*** Data for review Section Begins ***

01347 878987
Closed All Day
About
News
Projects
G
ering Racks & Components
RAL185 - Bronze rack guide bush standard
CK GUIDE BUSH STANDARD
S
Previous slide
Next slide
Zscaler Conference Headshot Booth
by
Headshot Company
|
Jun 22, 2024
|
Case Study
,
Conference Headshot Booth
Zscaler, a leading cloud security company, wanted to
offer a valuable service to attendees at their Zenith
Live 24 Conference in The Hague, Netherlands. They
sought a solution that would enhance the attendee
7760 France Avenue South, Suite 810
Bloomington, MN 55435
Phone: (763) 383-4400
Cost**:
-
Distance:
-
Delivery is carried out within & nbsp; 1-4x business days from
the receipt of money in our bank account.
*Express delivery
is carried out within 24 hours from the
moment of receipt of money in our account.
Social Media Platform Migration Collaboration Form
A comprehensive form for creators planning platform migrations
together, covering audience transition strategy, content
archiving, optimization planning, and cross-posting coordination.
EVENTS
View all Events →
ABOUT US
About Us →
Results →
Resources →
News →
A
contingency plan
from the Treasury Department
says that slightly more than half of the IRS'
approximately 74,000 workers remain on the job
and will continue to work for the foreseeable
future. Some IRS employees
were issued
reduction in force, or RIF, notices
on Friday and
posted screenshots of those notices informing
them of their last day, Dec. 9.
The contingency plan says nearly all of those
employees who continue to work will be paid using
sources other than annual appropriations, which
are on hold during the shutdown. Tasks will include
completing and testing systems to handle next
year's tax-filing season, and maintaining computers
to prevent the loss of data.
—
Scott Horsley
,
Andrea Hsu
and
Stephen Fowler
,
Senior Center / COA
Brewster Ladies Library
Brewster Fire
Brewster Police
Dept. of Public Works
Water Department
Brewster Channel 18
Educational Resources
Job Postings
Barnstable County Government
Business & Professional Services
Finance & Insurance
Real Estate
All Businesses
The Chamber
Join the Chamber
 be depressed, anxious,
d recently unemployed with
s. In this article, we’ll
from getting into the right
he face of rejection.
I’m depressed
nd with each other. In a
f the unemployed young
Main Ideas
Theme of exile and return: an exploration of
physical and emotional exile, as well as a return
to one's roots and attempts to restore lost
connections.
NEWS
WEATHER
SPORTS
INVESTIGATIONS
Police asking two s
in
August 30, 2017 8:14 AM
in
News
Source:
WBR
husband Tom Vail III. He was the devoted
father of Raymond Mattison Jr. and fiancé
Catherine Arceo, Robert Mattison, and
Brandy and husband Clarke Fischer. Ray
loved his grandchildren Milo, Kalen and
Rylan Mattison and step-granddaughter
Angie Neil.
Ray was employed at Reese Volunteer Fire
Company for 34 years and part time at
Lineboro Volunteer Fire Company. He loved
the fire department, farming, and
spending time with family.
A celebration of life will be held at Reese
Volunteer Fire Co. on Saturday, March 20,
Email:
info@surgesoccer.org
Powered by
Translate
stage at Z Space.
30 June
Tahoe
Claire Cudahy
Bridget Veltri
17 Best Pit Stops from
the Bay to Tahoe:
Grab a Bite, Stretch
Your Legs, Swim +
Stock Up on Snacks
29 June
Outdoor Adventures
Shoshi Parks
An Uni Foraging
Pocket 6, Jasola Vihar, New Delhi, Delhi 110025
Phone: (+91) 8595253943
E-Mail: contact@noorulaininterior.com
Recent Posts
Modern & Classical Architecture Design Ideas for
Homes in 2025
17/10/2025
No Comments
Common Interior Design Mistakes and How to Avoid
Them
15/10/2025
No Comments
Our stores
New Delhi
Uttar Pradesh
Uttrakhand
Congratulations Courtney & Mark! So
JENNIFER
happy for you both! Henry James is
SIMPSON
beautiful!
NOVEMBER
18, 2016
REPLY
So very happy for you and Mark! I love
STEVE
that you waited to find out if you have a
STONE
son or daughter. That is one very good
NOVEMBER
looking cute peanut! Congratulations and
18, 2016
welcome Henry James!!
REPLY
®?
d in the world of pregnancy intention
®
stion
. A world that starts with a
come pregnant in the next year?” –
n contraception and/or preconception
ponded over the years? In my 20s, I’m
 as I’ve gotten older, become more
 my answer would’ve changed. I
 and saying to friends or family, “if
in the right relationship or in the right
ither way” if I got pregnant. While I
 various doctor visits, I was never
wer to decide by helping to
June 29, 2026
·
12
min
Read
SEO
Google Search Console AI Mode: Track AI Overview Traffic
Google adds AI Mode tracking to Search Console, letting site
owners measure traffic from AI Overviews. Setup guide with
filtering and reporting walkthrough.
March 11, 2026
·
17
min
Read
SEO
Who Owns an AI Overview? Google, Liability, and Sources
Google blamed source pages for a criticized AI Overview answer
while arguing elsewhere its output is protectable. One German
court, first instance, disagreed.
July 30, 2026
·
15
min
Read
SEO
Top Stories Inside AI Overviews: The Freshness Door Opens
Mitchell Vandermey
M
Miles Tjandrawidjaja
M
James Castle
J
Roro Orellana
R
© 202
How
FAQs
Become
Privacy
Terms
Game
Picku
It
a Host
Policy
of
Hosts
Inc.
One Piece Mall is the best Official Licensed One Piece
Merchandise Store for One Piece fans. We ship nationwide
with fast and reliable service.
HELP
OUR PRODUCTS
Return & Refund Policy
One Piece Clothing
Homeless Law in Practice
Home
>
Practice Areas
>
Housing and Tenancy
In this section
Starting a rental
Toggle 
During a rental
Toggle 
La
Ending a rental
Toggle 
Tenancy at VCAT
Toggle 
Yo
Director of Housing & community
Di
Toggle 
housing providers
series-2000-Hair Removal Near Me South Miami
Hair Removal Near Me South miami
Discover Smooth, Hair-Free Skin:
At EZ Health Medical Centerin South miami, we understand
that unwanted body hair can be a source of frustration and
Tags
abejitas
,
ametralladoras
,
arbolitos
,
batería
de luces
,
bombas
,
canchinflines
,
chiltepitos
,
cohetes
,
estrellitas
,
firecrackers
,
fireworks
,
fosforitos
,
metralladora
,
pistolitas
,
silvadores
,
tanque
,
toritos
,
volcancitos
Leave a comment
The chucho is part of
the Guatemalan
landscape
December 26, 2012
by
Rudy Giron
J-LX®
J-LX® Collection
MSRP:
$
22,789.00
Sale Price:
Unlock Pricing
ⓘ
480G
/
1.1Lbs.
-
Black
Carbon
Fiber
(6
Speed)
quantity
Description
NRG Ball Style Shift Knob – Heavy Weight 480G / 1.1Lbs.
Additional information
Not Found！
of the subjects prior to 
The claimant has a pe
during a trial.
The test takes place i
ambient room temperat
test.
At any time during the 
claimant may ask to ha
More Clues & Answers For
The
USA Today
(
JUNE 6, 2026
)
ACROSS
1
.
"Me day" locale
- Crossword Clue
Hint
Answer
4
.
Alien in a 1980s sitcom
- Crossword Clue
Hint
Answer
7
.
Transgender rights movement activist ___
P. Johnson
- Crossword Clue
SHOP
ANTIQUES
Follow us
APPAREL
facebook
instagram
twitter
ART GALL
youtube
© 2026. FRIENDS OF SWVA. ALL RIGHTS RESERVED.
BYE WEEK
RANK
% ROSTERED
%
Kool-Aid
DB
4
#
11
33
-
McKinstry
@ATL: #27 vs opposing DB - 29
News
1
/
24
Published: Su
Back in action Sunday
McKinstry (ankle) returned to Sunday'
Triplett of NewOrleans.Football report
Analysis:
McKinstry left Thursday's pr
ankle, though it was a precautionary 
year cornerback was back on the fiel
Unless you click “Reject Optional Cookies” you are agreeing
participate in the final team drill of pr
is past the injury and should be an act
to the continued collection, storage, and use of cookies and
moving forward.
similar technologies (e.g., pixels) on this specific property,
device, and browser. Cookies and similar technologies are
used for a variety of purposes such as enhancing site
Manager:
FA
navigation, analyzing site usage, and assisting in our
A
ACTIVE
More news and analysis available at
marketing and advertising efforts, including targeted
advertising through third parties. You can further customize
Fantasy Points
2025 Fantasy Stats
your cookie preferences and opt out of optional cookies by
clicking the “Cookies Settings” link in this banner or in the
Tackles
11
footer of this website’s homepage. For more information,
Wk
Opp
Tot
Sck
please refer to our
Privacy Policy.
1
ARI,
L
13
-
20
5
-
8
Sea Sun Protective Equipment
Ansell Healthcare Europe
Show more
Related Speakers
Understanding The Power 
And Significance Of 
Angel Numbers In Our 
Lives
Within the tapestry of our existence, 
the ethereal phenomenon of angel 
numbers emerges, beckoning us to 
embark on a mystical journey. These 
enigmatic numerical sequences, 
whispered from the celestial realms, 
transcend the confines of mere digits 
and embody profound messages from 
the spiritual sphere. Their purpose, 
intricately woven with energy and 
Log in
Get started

*** Data for review Section Ends ***

Show every line above where "advertising" is found.

**Exercise response**
marketing and advertising efforts, including targeted
advertising through third parties. You can further customize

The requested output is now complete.